• [Exercise instructions]: Copy the line with "3. red and black" and all lines following it through the last line of the entries, exactly as written.

• [Exercise data]:

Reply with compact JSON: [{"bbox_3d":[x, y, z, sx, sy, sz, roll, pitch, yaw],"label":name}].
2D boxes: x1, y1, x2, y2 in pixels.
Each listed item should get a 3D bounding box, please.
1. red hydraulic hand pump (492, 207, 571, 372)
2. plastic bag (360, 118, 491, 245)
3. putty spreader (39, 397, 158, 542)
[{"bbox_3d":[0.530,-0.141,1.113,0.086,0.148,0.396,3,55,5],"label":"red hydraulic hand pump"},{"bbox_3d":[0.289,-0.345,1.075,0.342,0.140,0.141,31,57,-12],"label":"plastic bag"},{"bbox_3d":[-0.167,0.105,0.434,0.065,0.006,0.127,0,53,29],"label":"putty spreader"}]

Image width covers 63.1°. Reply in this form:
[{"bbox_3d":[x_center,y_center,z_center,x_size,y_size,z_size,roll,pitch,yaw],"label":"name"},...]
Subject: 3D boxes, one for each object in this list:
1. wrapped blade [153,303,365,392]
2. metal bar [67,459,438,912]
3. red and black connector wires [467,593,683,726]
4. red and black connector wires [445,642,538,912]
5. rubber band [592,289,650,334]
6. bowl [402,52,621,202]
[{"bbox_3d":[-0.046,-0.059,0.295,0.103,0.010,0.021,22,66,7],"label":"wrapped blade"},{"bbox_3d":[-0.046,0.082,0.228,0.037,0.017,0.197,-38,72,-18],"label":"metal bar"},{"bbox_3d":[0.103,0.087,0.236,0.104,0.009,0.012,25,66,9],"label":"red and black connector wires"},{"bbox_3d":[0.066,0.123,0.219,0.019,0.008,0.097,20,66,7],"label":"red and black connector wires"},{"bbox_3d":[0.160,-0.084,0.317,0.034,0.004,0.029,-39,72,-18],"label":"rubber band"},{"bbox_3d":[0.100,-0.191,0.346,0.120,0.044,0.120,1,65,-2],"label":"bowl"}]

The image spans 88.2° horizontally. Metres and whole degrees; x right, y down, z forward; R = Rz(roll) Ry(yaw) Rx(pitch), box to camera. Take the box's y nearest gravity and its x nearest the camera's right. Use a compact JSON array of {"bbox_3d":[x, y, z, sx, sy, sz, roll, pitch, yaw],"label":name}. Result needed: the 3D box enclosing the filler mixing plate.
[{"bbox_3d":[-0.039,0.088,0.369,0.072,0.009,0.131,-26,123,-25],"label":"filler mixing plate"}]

• [Exercise solution]:
3. red and black connector wires [467,593,683,726]
4. red and black connector wires [445,642,538,912]
5. rubber band [592,289,650,334]
6. bowl [402,52,621,202]
[{"bbox_3d":[-0.046,-0.059,0.295,0.103,0.010,0.021,22,66,7],"label":"wrapped blade"},{"bbox_3d":[-0.046,0.082,0.228,0.037,0.017,0.197,-38,72,-18],"label":"metal bar"},{"bbox_3d":[0.103,0.087,0.236,0.104,0.009,0.012,25,66,9],"label":"red and black connector wires"},{"bbox_3d":[0.066,0.123,0.219,0.019,0.008,0.097,20,66,7],"label":"red and black connector wires"},{"bbox_3d":[0.160,-0.084,0.317,0.034,0.004,0.029,-39,72,-18],"label":"rubber band"},{"bbox_3d":[0.100,-0.191,0.346,0.120,0.044,0.120,1,65,-2],"label":"bowl"}]

The image spans 88.2° horizontally. Metres and whole degrees; x right, y down, z forward; R = Rz(roll) Ry(yaw) Rx(pitch), box to camera. Take the box's y nearest gravity and its x nearest the camera's right. Use a compact JSON array of {"bbox_3d":[x, y, z, sx, sy, sz, roll, pitch, yaw],"label":name}. Result needed: the 3D box enclosing the filler mixing plate.
[{"bbox_3d":[-0.039,0.088,0.369,0.072,0.009,0.131,-26,123,-25],"label":"filler mixing plate"}]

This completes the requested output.